The expression or result returned by the return statement is called the return value of the function.

Notice that our combine( ) function merely calculates and returns the sum of two numbers (it will also concatenate two strings). It does not perform an action, as did the sayHi( ) function (which displayed a message) or the moveClip( ) function (which repositioned a movie clip). We can make use of a function's return value by assigning it to a variable:

var total = combine (5, 6);               // Sets total to 11
var greet = combine ("Hello ", "Cheryl")  // greet is "Hello Cheryl"

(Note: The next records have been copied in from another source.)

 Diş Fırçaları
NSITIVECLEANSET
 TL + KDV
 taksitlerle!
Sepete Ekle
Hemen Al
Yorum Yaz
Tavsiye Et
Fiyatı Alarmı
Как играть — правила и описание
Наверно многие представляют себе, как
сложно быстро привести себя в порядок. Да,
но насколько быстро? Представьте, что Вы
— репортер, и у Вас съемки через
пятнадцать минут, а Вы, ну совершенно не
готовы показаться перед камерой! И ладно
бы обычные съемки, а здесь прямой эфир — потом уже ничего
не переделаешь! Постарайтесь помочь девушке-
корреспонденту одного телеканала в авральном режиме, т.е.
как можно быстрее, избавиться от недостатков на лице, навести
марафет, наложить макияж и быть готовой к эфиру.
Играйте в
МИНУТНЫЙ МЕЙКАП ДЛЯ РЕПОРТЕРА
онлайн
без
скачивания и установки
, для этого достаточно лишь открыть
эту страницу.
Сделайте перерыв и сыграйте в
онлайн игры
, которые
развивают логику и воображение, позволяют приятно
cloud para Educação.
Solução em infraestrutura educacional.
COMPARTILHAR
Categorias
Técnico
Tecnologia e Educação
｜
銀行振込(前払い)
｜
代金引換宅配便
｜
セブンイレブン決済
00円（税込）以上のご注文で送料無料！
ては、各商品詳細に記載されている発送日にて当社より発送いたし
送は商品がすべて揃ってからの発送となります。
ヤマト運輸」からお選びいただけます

The result of a function call is just an ordinary expression. Therefore, it can also be used in additional expressions. This example sets phrase to "11 people were at the party":

var phrase = combine(5, 6) + " people were at the party";

We'll frequently use function return values as parts of compound expressions -- even as arguments in another function invocation. For example:

var a = 3;
var b = 4;
function sqr(x) {  // Squares a number
  return x * x;
}
var hypotenuse = Math.sqrt(sqr(a) + sqr(b));

Notice how the example passes the return values of our sqr( ) function to the Math.sqrt( ) function! Along the same lines, our earlier example could be rewritten as:

var phrase = combine (combine(5,6), " people were at the party");

In the preceding example, the expression combine(5,6), which evaluates to 11, becomes an argument to the outer combine( ) function call, where it is concatenated with the string " people were at the party".

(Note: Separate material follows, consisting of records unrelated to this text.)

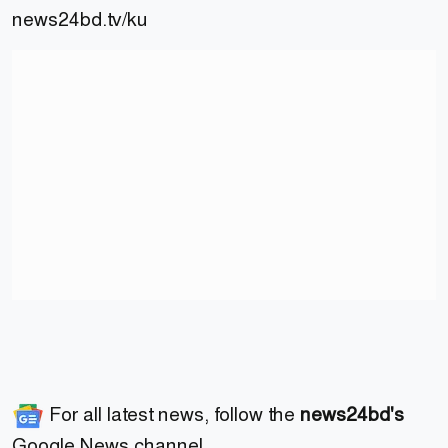
news24bd.tv/ku
For all latest news, follow the
news24bd's
Google News channel.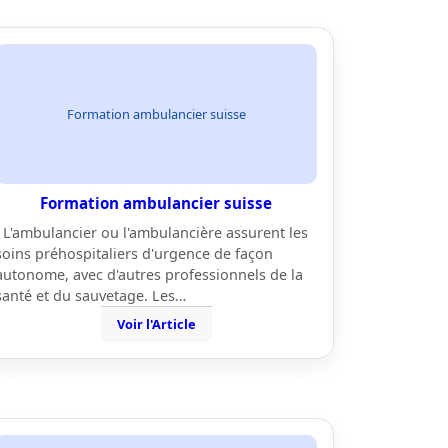
Formation ambulancier suisse
Formation ambulancier suisse
L'ambulancier ou l'ambulancière assurent les
soins préhospitaliers d'urgence de façon
autonome, avec d'autres professionnels de la
santé et du sauvetage. Les…
Voir l'Article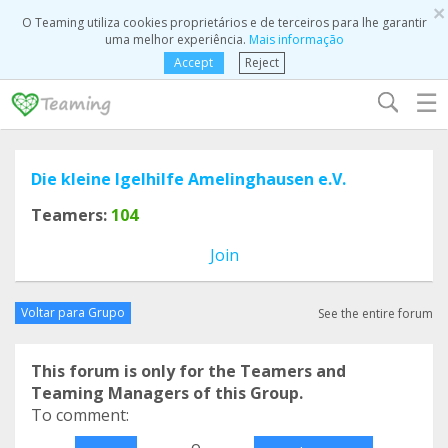
×
O Teaming utiliza cookies proprietários e de terceiros para lhe garantir
uma melhor experiência.
Mais informação
Accept
Reject
☰
Die kleine Igelhilfe Amelinghausen e.V.
Teamers:
104
Join
Voltar para Grupo
See the entire forum
This forum is only for the Teamers and
Teaming Managers of this Group.
To comment:
o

If a return statement doesn't include an expression to be returned or the return statement is omitted entirely, a function will return the value undefined. In fact, this is a common source of error. For example, the following won't do anything meaningful because the return statement is missing:

function combine(a, b) {
  var result = a + b;  // The result is calculated, but not returned
}

Likewise, this too is incorrect:

function combine(a, b) {
  var result = a + b;
  return;  // You've forgotten to specify the return value
}

When creating a function that is supposed to return the result of a calculation, don't forget to include a return statement that actually returns the desired value. Otherwise, the return value will be undefined and any subsequent calculations based on that result will almost certainly be incorrect.